Just having considered these data points (I haven't worked through Tao's or MarkCC's analyses), I assign very high probability (>99%) to sailing-faster-than-the-wind and DDFTTW working as described.

I expect Robin and Eliezer to agree with this assessment (and, though I expect them both to have updated in the same fashion, I suspect that Robin would have updated faster and with less effort than Eliezer in this instance— though on other types of problems I'd expect the opposite.)

Comment author: Eliezer_Yudkowsky 23 December 2009 09:27:44AM 9 points [-]

Robin would've had to update pretty fast to update faster than I updated. I'm like, "Tao says it works? OK."

I don't really find it very counterintuitive. The different velocities of wind and ground are supplying free energy. Turns out you can grab a bunch of it and move faster than the wind? I don't see how that would violate thermodynamics or conservation of momentum. I haven't even checked the math; it just doesn't seem all that unlikely in the first place.

Comment author: orthonormal 23 December 2009 07:32:33PM *  6 points [-]

Ah: a focus on negentropy makes the idea more plausible for you at first glance. I was expecting you'd each find it counterintuitive, that Robin would be first to favor the expert consensus, and that you would wait until you'd worked through the full analysis.

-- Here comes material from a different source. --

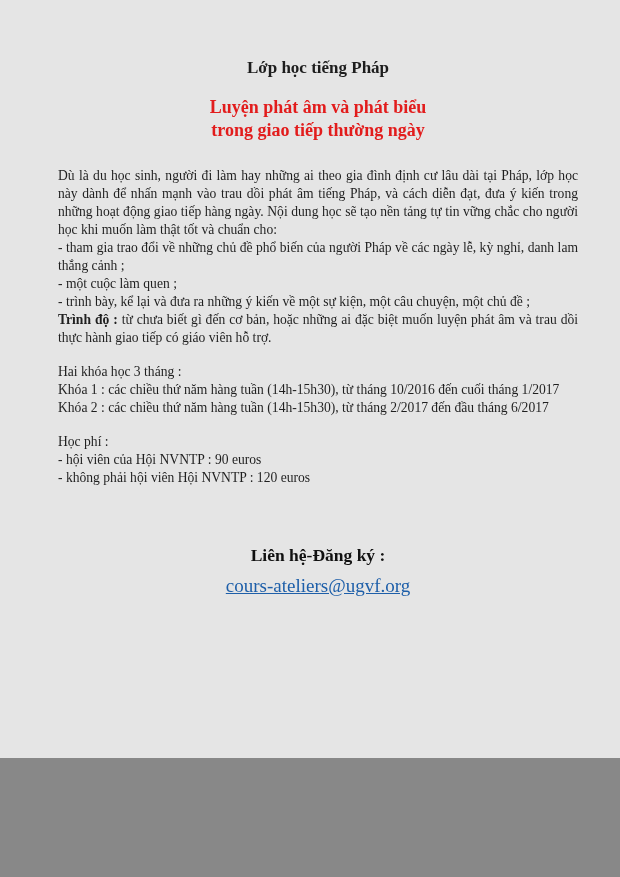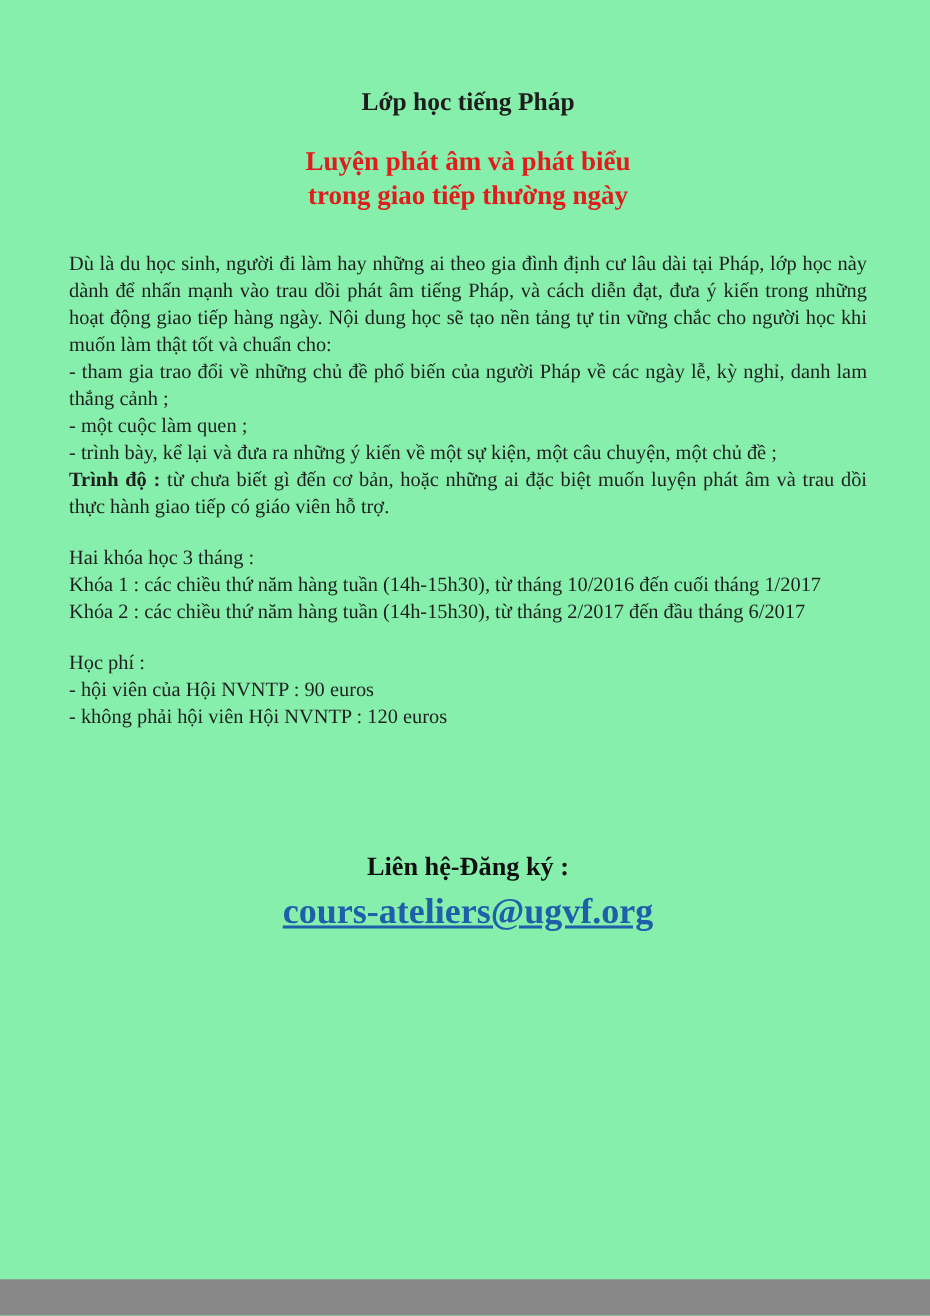"Lớp học tiếng Pháp" .page { background: #86efac -> #e5e5e5; height: 853px -> 758px; padding-left: none -> 12px }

So I take a hit on my Bayes-score with regard to "things Eliezer finds counterintuitive".

Comment author: PhilGoetz 23 December 2009 02:57:34PM *  0 points [-]

I find it counterintuitive, but not impossible. it's this specific implementation that I have trouble with. But the "string" example does appear to work.

Moving faster than the wind is not even counterintuitive; sailboats can, because the mass of the wind is greater than the mass of the boat. Moving downwind faster than the wind is counterintuitive.

Comment author: orthonormal 23 December 2009 07:46:34PM 0 points [-]

Right; I was talking about two linked problems (mentioned together by you), and linked to a discussion of each: sailboats keeling faster than the wind by Tao, and DDFTTW by Chu-Carroll. The characteristics I listed applied to each problem in much the same way, so I discussed them together.